I, Daniel Blake is a rallying cry for social justice

Daniel Blake

There’s something strange about reviewing a Ken Loach film in 2016.

When I was born, Kes was already a perennial classic from my parents’ childhoods, and, almost a quarter century on, that film pushing fifty, Loach is still there directing socially pertinent work. We love to heap praise on Messrs. Scorsese, Spielberg & Scott for, if anything, ramping up production in their later years, but as evidenced by I, Daniel Blake, Loach may be the most pointedly relevant.

The film (which, based on its title namedrop probably shouldn’t have that comma) is unsettlingly modern, telling the path-crossing journey of Dan (Dave Johns), recently unemployed following a heart attack, and Katie (Hayley Squires), a single mother forced to move to the other side of the country lest she remain trapped in a hostel. Loach slowly builds up tension in depicting the simple, regrettably predictable struggle to get from day to day, replicating the constant stress those in these inescapable situations undergo in an affecting way stats simply can’t convey.

Dan, like us, is new to this world, gradually uncovering the bureaucracy of the Department of Work and Pensions and flat-faced injustice of the world it creates. His situation is a black joke, something the upbeat Geordie treats with the lack of seriousness you’d expect. It’s seeing the effect it has on others that really drives him to actually make a stand: Katie has become institutionalized after two years relying on the state; even her story is one of dependency, not willing laziness.

Empathy is I, Daniel Blake’s primary goal, and in that regard it succeeds wholeheartedly. Loach perfectly places this story in our world, making it not just an eye-opening journey, but a guilt-inducing one. I lived in Newcastle for a year, so it felt particularly pertinent to me, but this is a nationwide issue made painfully close. He definitely could have told a more direct narrative without becoming preachy — the same goes for the attempts at showing the culture gap between City Center Newcastle and its outlying areas — but the constraint is nevertheless impressive.

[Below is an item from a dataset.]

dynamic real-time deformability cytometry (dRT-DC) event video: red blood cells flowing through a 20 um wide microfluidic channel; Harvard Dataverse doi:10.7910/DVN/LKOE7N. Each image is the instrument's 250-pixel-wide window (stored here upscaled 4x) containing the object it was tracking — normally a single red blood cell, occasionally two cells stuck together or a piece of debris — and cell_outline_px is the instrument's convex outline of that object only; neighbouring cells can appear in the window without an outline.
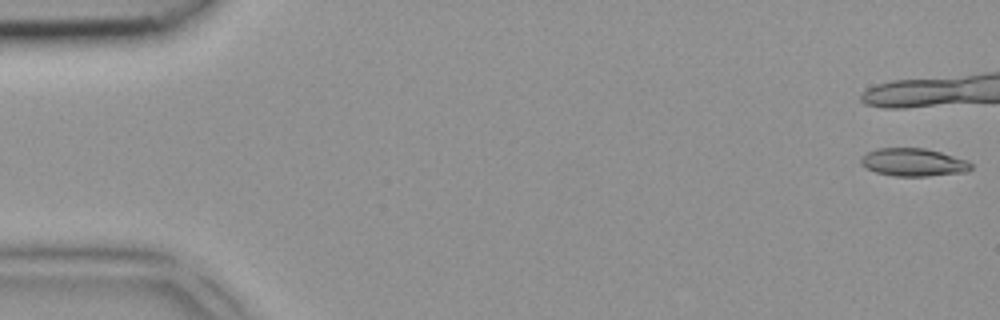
{"species": "common noctule bat (a hibernating species)", "species_latin": "Nyctalus noctula", "temperature_condition": "room temperature", "stored_images_in_passage": 5, "camera_frame_rate_fps": 3000, "um_per_image_px": 0.085, "animal": {"sex": "female", "body_mass_g": 18.4}, "frame": {"image": 1, "passage_image": 1, "time_ms": 0.0, "image_size_px": [1000, 320], "cell_outline_px": [[972, 168], [968, 172], [928, 176], [892, 176], [876, 172], [860, 164], [860, 156], [868, 152], [880, 148], [924, 148], [940, 152], [968, 160], [972, 164]], "centroid_in_image_um": [77.65, 13.8], "position_along_channel_um": 7.3, "area_um2": 17.98}}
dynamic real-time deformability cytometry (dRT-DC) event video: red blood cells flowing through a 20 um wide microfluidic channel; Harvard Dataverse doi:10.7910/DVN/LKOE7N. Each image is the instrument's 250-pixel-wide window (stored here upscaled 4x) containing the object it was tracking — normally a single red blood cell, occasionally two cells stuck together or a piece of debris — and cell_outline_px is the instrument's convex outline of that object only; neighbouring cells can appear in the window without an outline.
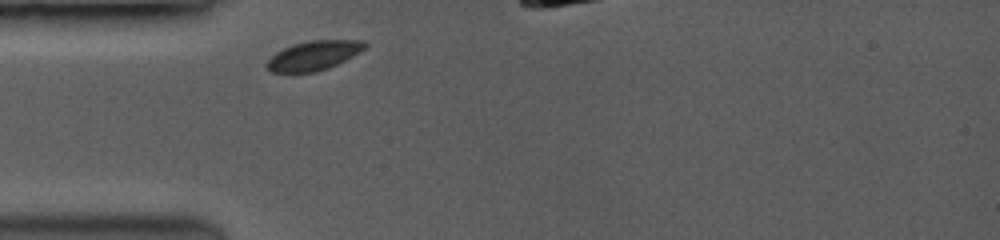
{"species": "common noctule bat (a hibernating species)", "species_latin": "Nyctalus noctula", "temperature_condition": "room temperature", "stored_images_in_passage": 13, "camera_frame_rate_fps": 3500, "um_per_image_px": 0.085, "animal": {"sex": "female", "body_mass_g": 19.0, "forearm_length_mm": 53.3}, "frame": {"image": 1, "passage_image": 1, "time_ms": 0.0, "image_size_px": [1000, 240], "cell_outline_px": [[368, 44], [360, 52], [328, 68], [316, 72], [272, 72], [264, 64], [276, 52], [292, 44], [312, 40], [364, 40]], "centroid_in_image_um": [26.66, 4.71], "position_along_channel_um": 58.3, "area_um2": 16.65}}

The accuracy Loach and screenwriter Paul Laverty’s research and focus brings is certainly defining (a pivotal scene in a food bank mostly starred volunteers), although it’s the two central performances that really give the film its humanity. Dave Johns and Hayley Squires play their characters as brave faces; only gradually letting their genuine fears seep out in moments of weakness. In a world where “benefits” is a dirty word, they cut through the rhetoric effortlessly.

And now for the obligatory Cannes paragraph. Yes, I, Daniel Blake won the Palme d’Or this year, which as always creates the illusion of some impenetrable, widely agreed-upon work of high art. Given it’s picked by a select few Hollywood names after being seen by an only marginally larger handful, I always find it’s best to take a “so what” attitude to the big winner from Festival de Pretentious; although this is one where the merit feels deserved. Its social commentary is purer than last year’s Dheepan (which painted Eurosceptic Britain as an immigrant’s goal) and it gets to the heart of individual human strife infinitely better than Terrence Malick’s pontificating Tree Of Life.

That’s just profile though. When we’re dealing with a film making a clear point in a targeted, personal way, the only context that matters is the world that’s created it. I, Daniel Blake is a rallying cry for social justice from one of Britain’s most enduringly important filmmakers.